事の成り行きで殺し合いに発展することはあれど、当初から特定ターゲットの殺害を目的とした仕事を受けたことは、一度たりともなかった。
それがセレジアの考える品位──開拓者としての矜持なのだろうか。
『けっ。気取りやがって……』
『口を謹んで。私は貴方のボスですのよ』
舌打ちと共に、ジョニーはマイクをミュートした。
『──閑話休題。下層街区の構造を説明いたしましょう。これを』
再び、下層街区の構造図。大雑把に見て、中心に巨大なホールが存在し、そこから大きな十字が伸びている。十字──四方に伸びる主流運河のそれぞれには、左右に三本ずつの副流運河が続いて、最終的には隣接する主流運河と結ばれている。
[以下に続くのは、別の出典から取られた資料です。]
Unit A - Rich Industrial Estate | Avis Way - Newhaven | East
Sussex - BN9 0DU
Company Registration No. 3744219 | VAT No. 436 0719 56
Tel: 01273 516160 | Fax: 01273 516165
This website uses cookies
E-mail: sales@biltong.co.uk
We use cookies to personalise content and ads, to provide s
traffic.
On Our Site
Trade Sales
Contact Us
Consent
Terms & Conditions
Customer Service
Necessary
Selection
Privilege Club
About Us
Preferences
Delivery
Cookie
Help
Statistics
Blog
副流運河は特に分岐が多く、一度見ただけで全てを把握することは困難だ。
『まず、主流運河を北から時計回りに“ドリフト”のAからDと呼称しますわ。次に、各ドリフトの道中にある副流運河へのゲートを、中央管理ハブの側から順に一番、二番、三番の左右ゲートで呼称することを覚えておいて』
『うぅ……メモしとかないと……』
『ヴァルハラ小隊とカシャーサ小隊は同時に、ドリフトCから下層街区へ突入。最短ルートはそのまま直進することだけれど、当然、監査部隊とフレスベルグ中隊は、そんな猪突猛進が通るような相手じゃありませんことよ』
画面上で、ドリフトCを直進する赤い矢印が二又に裂けた。
『そこで、貴方たちヴァルハラ小隊が、ドリフトCの三番の右ゲートから副流運河にアクセスし、一番の右ゲートから顔を出す。ここで、入口方面のカシャーサ小隊と十字砲火の形になり、中央管理ハブの周囲に展開している監査部隊を直撃する』
マップ上の敵マーカーが、ドリフトD側へと後退していく。
セレジアは続けた。
『敵の後退で空いた包囲の穴から、ASFの警備部隊を救出しますわ。副流運河では、歩兵戦力に注意してくださいまし。歩兵火器の威力を甘く見ないで頂戴』
『……生身の人間とは戦いたくないなぁ』
『ごめんなさい。我慢して、ナイア』
声色は穏やかだったが、その口調は強いるようなものだった。
『作戦概要は以上ですわ。特に質問がなければ、十分後に出撃よ』
その言葉を聞き届けると、三人のGSパイロットは機体の起動キーを回した。